--- TASK REQUIREMENTS ---
Within the entries below, find the portion that opens with the line containing "M955,1312h45v20h-46z" and closes with the line containing "-3,114 16,339 -13,516". Retype that portion exactly and only.

--- SUPPLIED MATERIAL ---

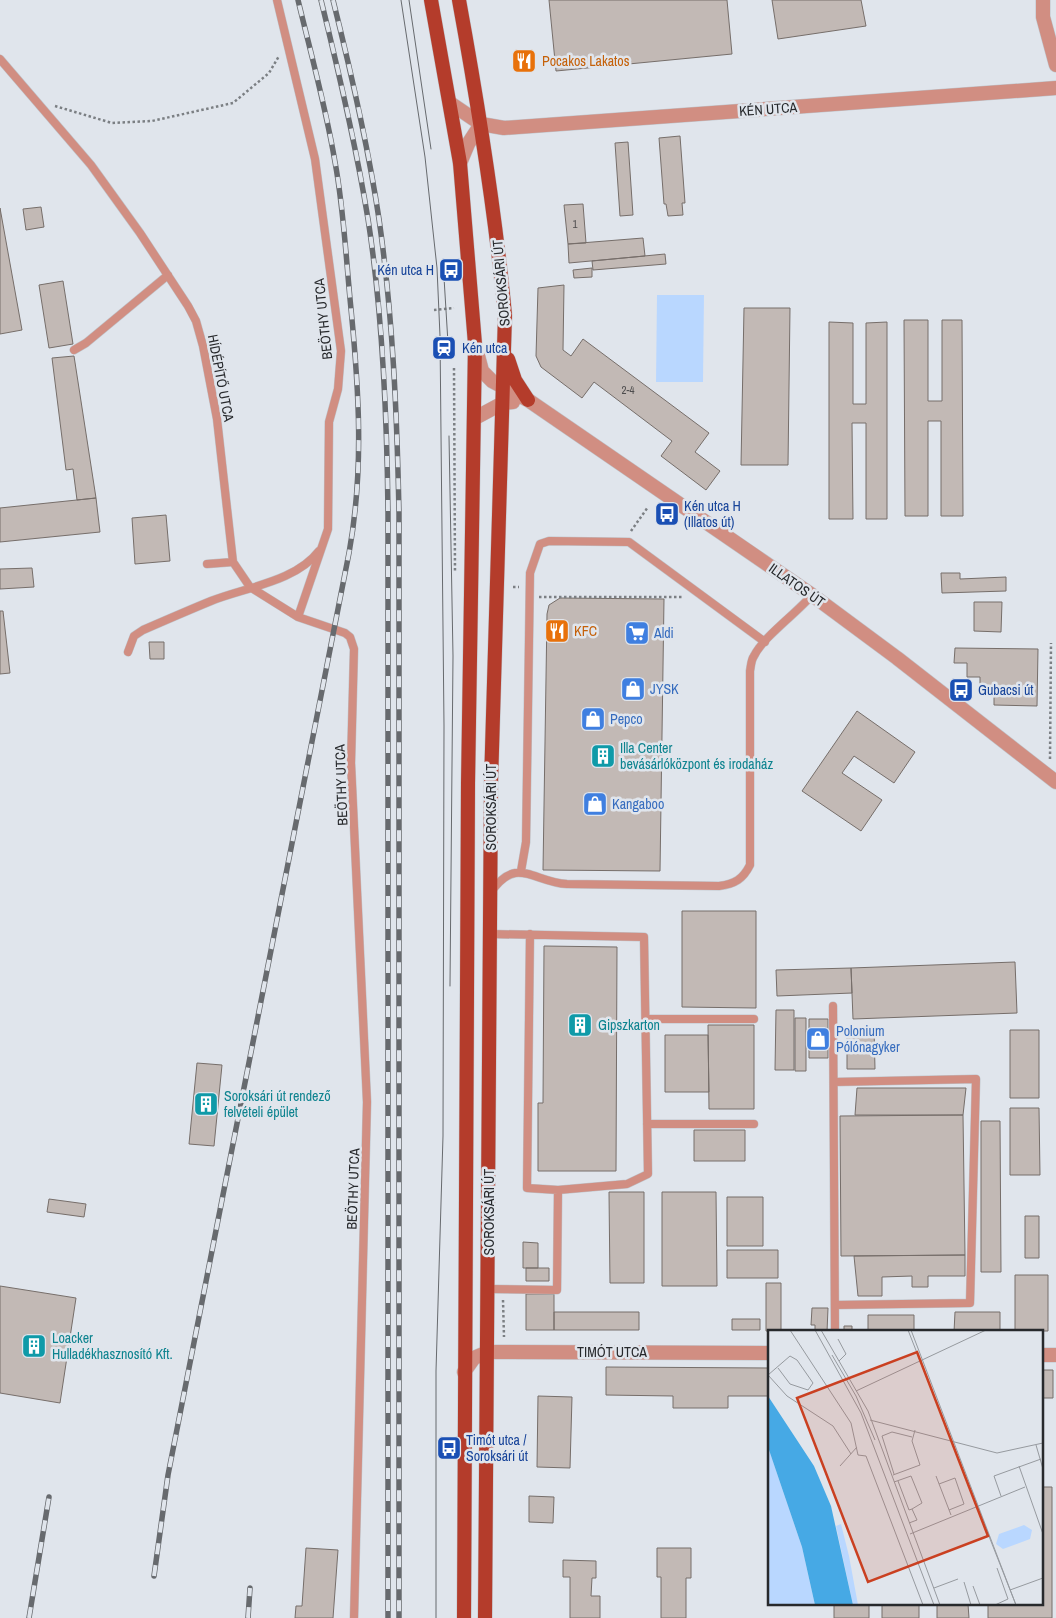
<svg xmlns="http://www.w3.org/2000/svg" width="1056" height="1618" font-family="'Archivo Narrow',sans-serif">
<style>
.green{fill:#b9d7ff}
.building{fill:#c2b9b5;stroke:#766e6a}
.lines{fill:none;stroke-linecap:round;stroke-linejoin:round}
.service-casing{stroke:#bfc3c9;stroke-width:9}
.minor-casing{stroke:#bfc3c9;stroke-width:15}
.tertiary-casing{stroke:#bfc3c9;stroke-width:15}
.primary-casing{stroke:#bfc3c9;stroke-width:15}
.path{stroke:#7b7f83;stroke-width:2.5;stroke-dasharray:2.5 2.5;stroke-linecap:butt}
.service{stroke:#d18e82;stroke-width:8}
.minor{stroke:#d18e82;stroke-width:14}
.tertiary{stroke:#d18e82;stroke-width:14}
.primary{stroke:#b43c2b;stroke-width:14}
.tram{stroke:#676a6e;stroke-width:1}
.rail-casing{stroke:#676a6e;stroke-width:5.5}
.rail{stroke:#e0e5ec;stroke-width:4;stroke-dasharray:11;stroke-linecap:butt}
.labels{text-anchor:middle;dominant-baseline:central;stroke-width:5;stroke-linejoin:round;paint-order:stroke}
.number-label{font-size:11px;fill:#4e4d4e}
.food-label{font-size:14px;fill:#c56008;stroke:#e0e5ec;text-anchor:start}
.street-label{font-size:14px;fill:#27292c;stroke:#e0e5ec}
.transit-label{font-size:14px;fill:#164399;stroke:#e0e5ec;text-anchor:start}
.shop-label{font-size:14px;fill:#366cbe;stroke:#e0e5ec;text-anchor:start}
.culture-label{font-size:14px;fill:#0d838f;stroke:#e0e5ec;text-anchor:start}
.inset-road{fill:none;stroke:#969a9f;stroke-width:1}
.view{fill:#ca4021;fill-opacity:0.15;stroke:#ca4021;stroke-width:2.5}
.inset-edge{fill:none;stroke:#27292c;stroke-width:2.5}
</style>
<rect width="100%" height="100%" fill="#e0e5ec"/>
<path class="green" d="M657,295h47l-1,87h-47z"/>
<path class="building" d="M549,0h178l5,54 -176,17z
M772,0h89l5,26 -88,13z
M680,136l5,67h-3l1,12 -15,1 -2,-12h-2l-5,-66z
M628,142l5,73 -13,1 -5,-73z
M583,204l3,39 -18,1 -4,-39z
M41,207l3,20 -18,3 -3,-21z
M0,208l22,122 -22,4z
M643,238l2,18 -76,7 -1,-19z
M665,254l1,10 -73,6 -1,-9z
M592,268v9l-18,1 -1,-8z
M63,281l10,63 -24,4 -10,-63z
M564,285l-1,65 8,6 12,-17 126,94 -14,19 25,19 -14,19 -45,-34 11,-15 -78,-59 -12,16 -41,-31 -5,-11 2,-68z
M744,308h46l-2,157h-47z
M904,320h24v81h14v-81h20l1,196h-22v-95h-13v95h-23z
M829,322l24,1v81h13v-81l21,-1v197h-21v-96h-14l1,96h-24z
M74,356l22,142 -19,2 -4,-31 -7,1 -14,-112z
M96,498l4,34 -100,10v-34z
M166,515l4,46 -35,3 -3,-46z
M32,568l2,19 -34,2v-20z
M941,573h19v6l46,-2v14l-64,2z
M560,598l104,1 -4,272 -117,-1 4,-256 2,-9z
M974,602h28l-1,30 -27,-1z
M0,611h3l7,62 -10,1z
M149,642h15v17h-14z
M955,648l83,1 -1,57 -43,-1v-15h-14v-13h-13v-14h-13z
M857,711l58,41 -21,31 -40,-27 -12,17 40,27 -21,31 -59,-40z
M682,911h74v97l-74,-1z
M544,946l73,1 -1,224h-78v-68h5z
M1015,962l2,51 -164,6 -2,-51z
M851,968l1,25 -75,3 -1,-26z
M776,1010h18v60h-19z
M795,1018h11v53h-11z
M809,1019h19v39h-19z
M708,1025h46v84h-45z
M847,1028h27l1,41h-28z
M1010,1030h29v68h-29z
M665,1035h43l1,57h-44z
M197,1063l25,2 -8,81 -25,-2z
M857,1088h109l-3,27h-108z
M1010,1108h29l1,67h-30z
M963,1115l2,140 -124,1 -1,-140z
M981,1121h19l1,151h-20z
M694,1130h51v31h-51z
M609,1192h35v91h-34z
M662,1192h54l1,94h-55z
M727,1197h36v49h-36z
M49,1199l37,5 -2,13 -37,-5z
M1025,1216h14v42h-14z
M523,1242l15,1v25h-15z
M727,1250h51v28h-51z
M965,1255v21h-37v11h-16v-11l-30,1v19h-24l-4,-40z
M526,1268h23v13h-23z
M1015,1275h33v56h-33z
M766,1283h15v48h-15z
M0,1286l76,12 -16,105 -60,-10z
M526,1294h28v36h-28z
M812,1308h16l-1,24h-12v-7h-4z
M554,1312h85v18h-85z
M955,1312h45v20h-46z
M868,1315h46v15h-46z
M732,1319h28v11h-28z
M844,1326h8v6h-8z
M606,1367l164,1v28h-42v12h-55v-12l-67,-1z
M1042,1370h11v28h-11z
M538,1396l34,1 -2,71 -33,-1z
M1042,1487h10v131h-64v-14h54z
M529,1496l25,1 -1,26 -24,-1z
M306,1548l32,2 -5,68h-38l1,-12h6z
M657,1548h34v30h-5v40h-25v-41h-4z
M563,1560l33,1v17h-4l-1,18h9v22h-30v-41h-7z
M834,1604h35v14h-35z
M882,1604h37v14h-37z
M937,1604h31l1,14h-32z"/>
<g class="lines">
<defs>
<path id="service" d="M277,0l38,159 26,192 -3,38 -9,33 -1,107 -30,88 47,16 5,4 4,12 -3,114 16,339 -13,516
M0,59l91,106 49,68 48,73 8,15 7,25 14,73 16,143 17,25 48,30
M74,350l12,-7 82,-68
M207,564l26,-2
M128,652l6,-16 9,-6c23,-10 46,-20 68,-29 35,-14 84,-19 108,-50
M521,871l5,-29 4,-269 10,-29 9,-3 80,1 136,100
M491,892c26,-37 42,-10 76,-8l152,2c16,-2 24,-7 31,-21v-194c1,-5 1,-11 4,-15 9,-19 43,-43 58,-61
M530,934l-3,254 31,2
M833,1006l2,326
M646,1019h108
M834,1082l142,-3 -6,224 -135,2
M647,1124h107
M488,1289l69,1 1,-100 69,-6 21,-10 -4,-237 -154,-3"/>
<path id="minor" d="M1043,0v17l13,48
M450,103l31,21 23,4 552,-40
M460,163l8,-19 13,-20
M1042,1355h14
M464,1372l10,-14 14,-6 282,1"/>
<path id="tertiary" d="M477,352l5,19 10,10 36,19 284,195 85,63 159,124
M475,418l28,-15 10,-1"/>
<path id="primary" d="M431,0l29,163 15,181 -7,440 -4,834
M459,0c19,104 36,209 46,315l-14,468 -6,835
M508,359l7,21 13,20"/>
</defs>
<use href="#service" class="service-casing"/>
<use href="#minor" class="minor-casing"/>
<use href="#tertiary" class="tertiary-casing"/>
<use href="#primary" class="primary-casing"/>
<path class="path" d="M55,106l57,17 40,-2 81,-18 36,-30 10,-17
M434,310l20,-2
M454,368l1,205
M631,531l17,-24
M513,587h6
M539,597h144
M1050,759l1,-116
M503,1300l1,37"/>
<use href="#service" class="service"/>
<use href="#minor" class="minor"/>
<use href="#tertiary" class="tertiary"/>
<use href="#primary" class="primary"/>
<path class="tram" d="M401,0l24,157 12,111 3,68 4,390 -1,410 -7,235v247
M409,0l22,149
M443,261l5,82
M449,436l4,220 -3,330"/>
<defs>
<path id="rail" d="M321,0c18,73 35,145 47,219 15,97 19,196 20,294v1105
M333,0c18,72 35,145 46,219 14,98 18,196 20,294v1105
M154,1576l14,-101 181,-922c15,-82 10,-162 2,-244 -5,-49 -7,-99 -16,-147 -9,-54 -24,-108 -37,-162
M29,1618l20,-121
M248,1618l2,-30"/>
</defs>
<use href="#rail" class="rail-casing"/>
<use href="#rail" class="rail"/>
</g>
<defs>
<symbol id="restaurant-square" viewBox="-11 -11 22 22"><rect x="-9" y="-9" width="18" height="18" rx="4" fill="#e8710a" stroke="#e0e5ec"/><path d="M-5-6h1v4h1v-4h1v4h1v-4h1v5L-1.5 .5V6h-2V.5L-5-1ZM5-6V6H3V1.5H1.5Q1.5-4 5-6Z" fill="#fff"/></symbol>
<symbol id="bus-square" viewBox="-11 -11 22 22"><rect x="-9" y="-9" width="18" height="18" rx="4" fill="#1a4fb4" stroke="#e0e5ec"/><path d="M-5-6H5V4H4V6H2V4H-2V6H-4V4H-5ZM-3.5-4V0h7V-4ZM-3.5 1.2v1.5H-2V1.2ZM2 1.2v1.5H3.5V1.2Z" fill="#fff"/></symbol>
<symbol id="station-square" viewBox="-11 -11 22 22"><rect x="-9" y="-9" width="18" height="18" rx="4" fill="#1a4fb4" stroke="#e0e5ec"/><path d="M-3-6H3Q5-6 5-4V2Q5 4 3 4L4.5 6H3L1.5 4h-3L-3 6H-4.5L-3 4Q-5 4-5 2V-4Q-5-6-3-6ZM-3.5-4v3h7v-3ZM-3.5 1v1.5H-2V1ZM2 1v1.5H3.5V1Z" fill="#fff"/></symbol>
<symbol id="supermarket-square" viewBox="-11 -11 22 22"><rect x="-9" y="-9" width="18" height="18" rx="4" fill="#3f7fe0" stroke="#e0e5ec"/><path d="M-6-5.5h2.5l.6 2H6L4.5 2H-2.5L-4.4-4H-6ZM-1.5 3.2a1.3 1.3 0 1 0 .1 0ZM3 3.2a1.3 1.3 0 1 0 .1 0Z" fill="#fff"/></symbol>
<symbol id="shop-square" viewBox="-11 -11 22 22"><rect x="-9" y="-9" width="18" height="18" rx="4" fill="#3f7fe0" stroke="#e0e5ec"/><path d="M-5-2.5h2.3a2.7 3.5 0 0 1 5.4 0H5L5.5 6h-11ZM-1.5-2.5h3a1.5 2.3 0 0 0-3 0Z" fill="#fff"/></symbol>
<symbol id="building-square" viewBox="-11 -11 22 22"><rect x="-9" y="-9" width="18" height="18" rx="4" fill="#0f9aa8" stroke="#e0e5ec"/><path d="M-4-6H4V6H1V3H-1V6H-4ZM-2.5-4.3h1.7v1.8h-1.7ZM.8-4.3h1.7v1.8H.8ZM-2.5-1h1.7V.8h-1.7ZM.8-1h1.7V.8H.8Z" fill="#fff"/></symbol>
</defs>
<g fill-rule="evenodd">
<use href="#restaurant-square" x="510" y="47" width="28" height="28"/>
<use href="#bus-square" x="437" y="256" width="28" height="28"/>
<use href="#station-square" x="430" y="334" width="28" height="28"/>
<use href="#bus-square" x="653" y="500" width="28" height="28"/>
<use href="#restaurant-square" x="543" y="617" width="28" height="28"/>
<use href="#supermarket-square" x="623" y="619" width="28" height="28"/>
<use href="#shop-square" x="619" y="675" width="28" height="28"/>
<use href="#bus-square" x="947" y="676" width="28" height="28"/>
<use href="#shop-square" x="579" y="705" width="28" height="28"/>
<use href="#building-square" x="589" y="742" width="28" height="28"/>
<use href="#shop-square" x="581" y="790" width="28" height="28"/>
<use href="#building-square" x="566" y="1011" width="28" height="28"/>
<use href="#shop-square" x="804" y="1025" width="28" height="28"/>
<use href="#building-square" x="192" y="1090" width="28" height="28"/>
<use href="#building-square" x="20" y="1332" width="28" height="28"/>
<use href="#bus-square" x="435" y="1434" width="28" height="28"/>
</g>
<g class="labels">
<g class="number-label">
<text x="575" y="224">1</text>
<text x="628" y="390">2-4</text>
</g>
<g class="food-label">
<text x="542" y="61">Pocakos Lakatos</text>
<text x="574" y="631">KFC</text>
</g>
<g class="street-label">
<text transform="translate(768 109) rotate(-4)">KÉN UTCA</text>
<text transform="translate(501 283) rotate(-95)">SOROKSÁRI ÚT</text>
<text transform="translate(323 319) rotate(-96)">BEÖTHY UTCA</text>
<text transform="translate(221 378) rotate(79)">HÍDÉPÍTŐ UTCA</text>
<text transform="translate(797 585) rotate(35)">ILLATOS ÚT</text>
<text transform="translate(341 785) rotate(-92)">BEÖTHY UTCA</text>
<text transform="translate(491 807) rotate(-90)">SOROKSÁRI ÚT</text>
<text transform="translate(353 1189) rotate(-88)">BEÖTHY UTCA</text>
<text transform="translate(489 1212) rotate(-90)">SOROKSÁRI ÚT</text>
<text x="612" y="1352">TIMÓT UTCA</text>
</g>
<g class="transit-label">
<text x="434" y="270" text-anchor="end">Kén utca H</text>
<text x="462" y="348">Kén utca</text>
<text x="684" y="506">Kén utca H<tspan x="684" dy="16">(Illatos út)</tspan></text>
<text x="978" y="690">Gubacsi út</text>
<text x="466" y="1440">Timót utca /<tspan x="466" dy="16">Soroksári út</tspan></text>
</g>
<g class="shop-label">
<text x="654" y="633">Aldi</text>
<text x="650" y="689">JYSK</text>
<text x="610" y="719">Pepco</text>
<text x="612" y="804">Kangaboo</text>
<text x="836" y="1031">Polonium<tspan x="836" dy="16">Pólónagyker</tspan></text>
</g>
<g class="culture-label">
<text x="620" y="748">Illa Center<tspan x="620" dy="16">bevásárlóközpont és irodaház</tspan></text>
<text x="598" y="1025">Gipszkarton</text>
<text x="224" y="1096">Soroksári út rendező<tspan x="224" dy="16">felvételi épület</tspan></text>
<text x="52" y="1338">Loacker<tspan x="52" dy="16">Hulladékhasznosító Kft.</tspan></text>
</g>
</g>
<g transform="translate(768 1330)">
<rect width="275" height="275" fill="#e0e5ec"/>
<path d="M0,117l34,100 13,58h-47zM73,194l8,32 9,49h-5l-17,-79zM256,195l8,5 -2,9 -27,10 -7,-5 3,-10z" fill="#b9d7ff"/>
<path d="M0,66l46,70 17,40 22,99h-38l-13,-58 -34,-100z" fill="#46a9e5"/>
<path class="inset-road" d="M22,0l61,93 7,32 8,1 57,149M47,0l46,83 73,192M53,0l47,81 72,194M140,0l108,275M143,0l105,275M70,9l8,15 -7,7M64,25l24,41 19,44M10,38l12,16 18,6 5,-7 -16,-23 -7,-4 -22,19 19,21 46,30 18,28M88,61l130,-61M102,90l127,33 46,-10M268,115l7,24M72,136l17,-19M251,136l24,68M126,144l-12,-38 10,-4 20,5M125,145l27,-10 -8,-24 3,-11M168,146l15,39M130,151l11,29 3,-1M126,152l17,-6 11,27 -10,6 5,11 -8,3M171,154l16,-6 9,26 -15,6M233,166l-7,-20 47,-17M142,204l115,-47M196,252l7,23M205,256l7,19M166,258l24,-9M242,260l33,-12M227,275l13,-6 -11,-31"/>
<path class="view" d="M149,22l71,184 -120,46 -71,-184z"/>
<rect width="275" height="275" class="inset-edge"/>
</g>
</svg>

---

--- REPLY TO THE TASK ---
M955,1312h45v20h-46z
M868,1315h46v15h-46z
M732,1319h28v11h-28z
M844,1326h8v6h-8z
M606,1367l164,1v28h-42v12h-55v-12l-67,-1z
M1042,1370h11v28h-11z
M538,1396l34,1 -2,71 -33,-1z
M1042,1487h10v131h-64v-14h54z
M529,1496l25,1 -1,26 -24,-1z
M306,1548l32,2 -5,68h-38l1,-12h6z
M657,1548h34v30h-5v40h-25v-41h-4z
M563,1560l33,1v17h-4l-1,18h9v22h-30v-41h-7z
M834,1604h35v14h-35z
M882,1604h37v14h-37z
M937,1604h31l1,14h-32z"/>
<g class="lines">
<defs>
<path id="service" d="M277,0l38,159 26,192 -3,38 -9,33 -1,107 -30,88 47,16 5,4 4,12 -3,114 16,339 -13,516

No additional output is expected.